LISTE DER AUFGABEN —
A: Prüfen Sie anhand der Spielbeschreibung zu Noblemen, ob die folgenden Aussagen zutreffen: (i) Pro Zug darf man zwei Aktionen ausführen. (ii) Nach drei Dekaden gewinnt, wer die meisten Siegpunkte hat. (iii) Das Spiel ist für zwei bis vier Spieler gedacht. Beantworten Sie jede Aussage mit Ja oder Nein und zitieren Sie die entscheidenden Worte wörtlich.
B: Schreiben Sie aus der Spielbeschreibung zu Noblemen den Abschnitt zwischen „Der Kampf um“ und „den meisten Siegpunkten.“ wortgetreu ab, beide Stellen eingeschlossen.

++++ STUDIENTEXT

Noblemen

Der Kampf um das Erbe Elisabeth I. hat begonnen. Pro Zug hat man eine Aktion und kann 1 Skandalkarte spielen und Plättchen tauschen. Aktionen sind Anwesen vergrößern, Gebäude Bauen, Königsfamilie bestechen, Steuern eintreiben, Land gewinnen, der Kirche stiften oder Müßiggang. Besitzt man am Ende des Zugs die Königin, bekommt man einen Siegpunkt und setzt den Rundenzähler weiter. Einmal pro Dekade wertet man Gebäude, gibt man beim Maskenball den Adelstitel zurück, berechnet Prestige, gibt alles Prestige ab, bekommt einen neuen Titel und dafür Siegpunkte. Nach drei Dekaden gewinnt man mit den meisten Siegpunkten.  

Dieses Spiel ist in folgenden Sprachen veröffentlicht:

Deutsch

Ludografische Angaben

Autoren:
Inventarnummer:
23911
Tags:
ess12
Kategorien:
Legen, Setz-/Position, Entwicklung/Aufbau
Erscheinungsjahr

2012
Spieler

3 - 5 Spieler
Alter

12 - 99 Jahren
Dauer

bis 120 Minuten

Rezension

Noblemen
UNSERE
REZENSION
                                                 
Adel verpflichtet
 
NOBLEMEN
 
Wer gewinnt Elisabeth’s Gunst?
 
Obwohl
ich mich demnächst im Loiretal des 18.Jahrhunderts herumtreiben werde, wechsle
ich heute mit meiner Zeitmaschine über den Kanal ins England des 16.

++++++++
++++ EXTRAHIERTE DATEN

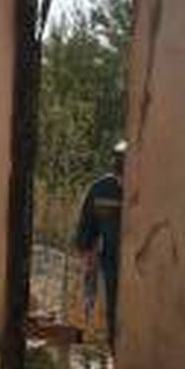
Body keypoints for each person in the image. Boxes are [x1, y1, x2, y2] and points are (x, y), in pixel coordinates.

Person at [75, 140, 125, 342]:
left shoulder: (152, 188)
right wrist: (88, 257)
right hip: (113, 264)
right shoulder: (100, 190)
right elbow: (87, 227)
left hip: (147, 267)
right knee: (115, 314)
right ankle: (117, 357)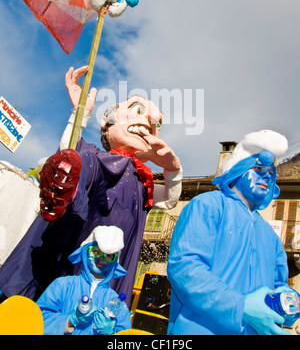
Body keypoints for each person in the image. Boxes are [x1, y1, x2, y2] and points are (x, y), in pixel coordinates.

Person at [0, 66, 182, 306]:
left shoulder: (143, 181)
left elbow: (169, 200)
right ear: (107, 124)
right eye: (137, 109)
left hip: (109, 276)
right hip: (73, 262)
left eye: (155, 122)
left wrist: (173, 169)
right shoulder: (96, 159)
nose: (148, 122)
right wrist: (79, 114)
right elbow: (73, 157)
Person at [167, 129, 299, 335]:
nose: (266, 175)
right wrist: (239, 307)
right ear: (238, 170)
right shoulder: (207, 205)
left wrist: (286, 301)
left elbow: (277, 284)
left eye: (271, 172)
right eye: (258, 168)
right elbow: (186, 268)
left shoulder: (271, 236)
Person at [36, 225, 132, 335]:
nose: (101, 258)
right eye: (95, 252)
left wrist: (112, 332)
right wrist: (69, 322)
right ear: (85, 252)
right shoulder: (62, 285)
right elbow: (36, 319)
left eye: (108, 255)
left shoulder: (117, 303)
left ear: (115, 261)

++++++++
++++ EXTRAHIERTE DATEN

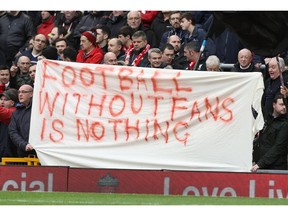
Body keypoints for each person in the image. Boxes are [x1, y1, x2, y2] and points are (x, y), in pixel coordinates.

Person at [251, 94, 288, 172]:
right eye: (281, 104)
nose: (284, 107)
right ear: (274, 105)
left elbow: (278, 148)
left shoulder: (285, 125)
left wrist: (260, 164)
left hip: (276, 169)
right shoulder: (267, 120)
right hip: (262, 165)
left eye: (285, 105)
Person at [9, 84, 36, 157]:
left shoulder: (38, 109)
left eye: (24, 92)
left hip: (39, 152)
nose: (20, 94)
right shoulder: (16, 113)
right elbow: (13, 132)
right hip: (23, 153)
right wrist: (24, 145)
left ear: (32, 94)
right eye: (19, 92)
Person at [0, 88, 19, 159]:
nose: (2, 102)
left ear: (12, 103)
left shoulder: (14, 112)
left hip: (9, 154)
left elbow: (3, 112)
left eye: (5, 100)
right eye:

++++++++

ERGEBNISSE DER AUFGABEN —
A:
(i) Nein: „Pro Zug hat man eine Aktion“
(ii) Ja: „Nach drei Dekaden gewinnt man mit den meisten Siegpunkten.“
(iii) Nein: „3 - 5 Spieler“

B:
Der Kampf um das Erbe Elisabeth I. hat begonnen. Pro Zug hat man eine Aktion und kann 1 Skandalkarte spielen und Plättchen tauschen. Aktionen sind Anwesen vergrößern, Gebäude Bauen, Königsfamilie bestechen, Steuern eintreiben, Land gewinnen, der Kirche stiften oder Müßiggang. Besitzt man am Ende des Zugs die Königin, bekommt man einen Siegpunkt und setzt den Rundenzähler weiter. Einmal pro Dekade wertet man Gebäude, gibt man beim Maskenball den Adelstitel zurück, berechnet Prestige, gibt alles Prestige ab, bekommt einen neuen Titel und dafür Siegpunkte. Nach drei Dekaden gewinnt man mit den meisten Siegpunkten.